Im Frühjahr 1999 lebten die Menschen Jugoslawiens mehrere Monate lang unter NATO Bomben.
Während der NATO Luftangriffe gab es viele Zivilopfer – etwa 1500 Tote und 7000 Verwundete. Hier ein Bericht aus der Sicht eines Betroffenen, Damjan Tatic, vom Zentrum für Selbstbestimmtes Leben in Belgrad: Es fielen Bomben auf Kraftwerke, es wurden Elektroleitungen beschädigt, es gab während längerer Zeitperioden – oft 24 bis 48 Stunden – keinen Strom.
In vielen höheren Gebäuden in den großen Städten gab es auch kein Wasser. Man mußte täglich mit den Bombenalarmen und ständigen Bomben – und Raketendetonationen leben.
Behinderte Menschen hatten es sehr schwer: Die meisten Luftschutzkeller sind nicht adaptiert, man mußte über 30 oder mehr Stufen steigen, um in Sicherheit zu gelangen… Es verwundert also nicht, daß die meisten behinderten Menschen darauf verzichteten (verzichten mußten), in die Luftschutzkeller zu gehen.
Ohne Strom funktionierten auch die Fahrstühle nicht, und für BenutzerInnen von elektrischen Rollstühlen wurde das Leben besonders hart.
Unter den permanenten Luftangriffen war es für behinderte Menschen sehr schwer, ihr Leben zu organisieren (einkaufen, ausgehen, mit Assistenz leben). Für die Assistenten war es ziemlich mühsam, unter den permanenten Luftangriffen, ohne Treibstoff und mit sehr sporadischem Öffentlichen Transport zu den behinderten Menschen zu kommen.
Deshalb mußte Persönliche Assistenz meistens innerhalb der eigenen Familie organisiert werden – also war Selbstbestimmtes Leben praktisch unmöglich.
Zivile Objekte wie Krankenhäuser, Schulen, Kindergärten, Brücken und Kraftwerke waren ebenfalls Ziele vieler Luftangriffe: In der „Dragisa Misovic“ – Klinik kamen drei PatientInnen ums Leben – NATO-Piloten hatten „einen Fehler“ gemacht und trafen die neurologische, die gynäkologische und die Intensiv-Station der Klinik.
Während dieses Luftangriffs hat auch das Belgrader Büro für Selbstbestimmtes Leben, das sich in derselben Gegend befindet, schwere Schäden erlitten: Das Büro ist zur Zeit nicht benutzbar.

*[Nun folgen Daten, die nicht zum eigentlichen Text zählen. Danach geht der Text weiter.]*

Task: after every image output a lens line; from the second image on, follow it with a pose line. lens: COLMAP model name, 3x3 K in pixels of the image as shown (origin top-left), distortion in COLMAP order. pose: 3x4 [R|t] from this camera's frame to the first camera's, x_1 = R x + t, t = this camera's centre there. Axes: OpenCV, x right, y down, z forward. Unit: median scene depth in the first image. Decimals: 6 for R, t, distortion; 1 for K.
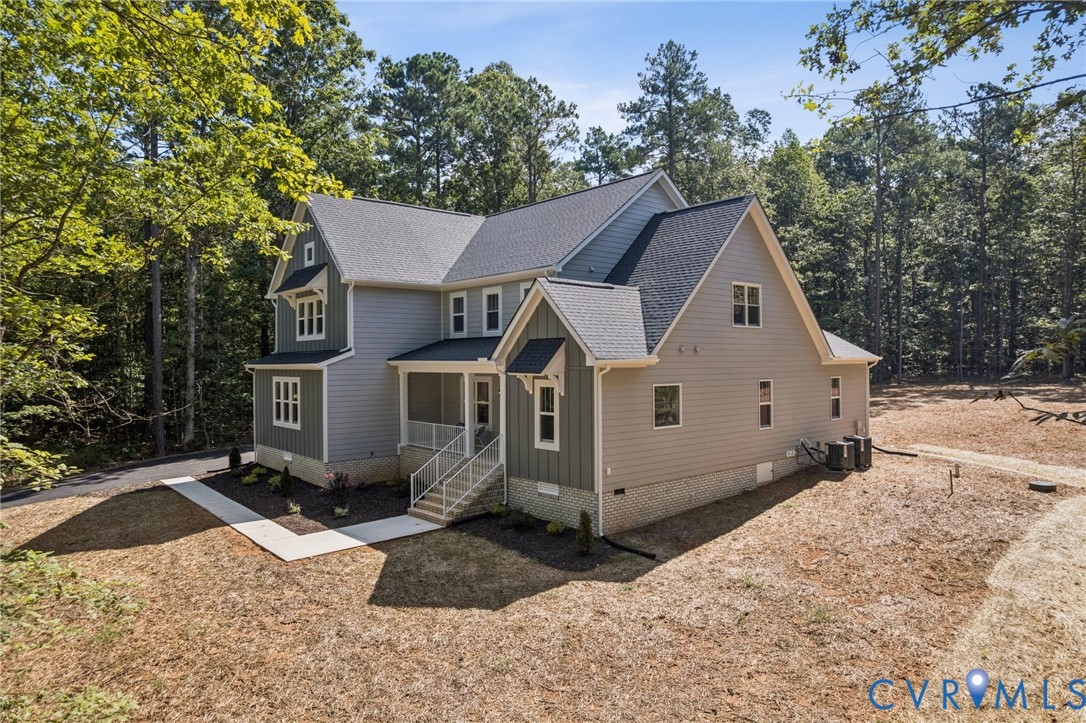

Die Aussichten auf ein selbstbestimmtes Leben sind für behinderte Menschen in Jugoslawien keinesfalls rosig: Auch nach der Beendigung der Luftangriffe bleibt als Faktum, daß Jugoslawiens Wirtschaft völlig verwüstet ist.
Es gibt tausende neubehinderte Menschen, und es wird schwierig werden, unter ihnen die Idee „Selbstbestimmtes Leben“ zu propagieren: viele werden nicht gleich bereit sein, etwas zu akzeptieren, das aus dem Westen kommt – sie waren nämlich nicht behindert, bevor die NATO, eine westliche Organisation, mit ihren Bomben kam.
Westen wird vielfach gleichgesetzt mit NATO – und die hat schließlich damit begonnen, die Heimat dieser Menschen zu bombardieren.
Dennoch wird der Aufbau des verwüsteten Landes hoffentlich eine Gelegenheit für den Aufbau einer behindertengerechten architektonischen Umgebung sein.
Und man muß versuchen, effektive, ökonomische und alternative Ideen für behinderte Menschen zu propagieren. Die Rechte behinderter Menschen müssen Teil des Wiederaufbaus und der Demokratisierung der Region sein.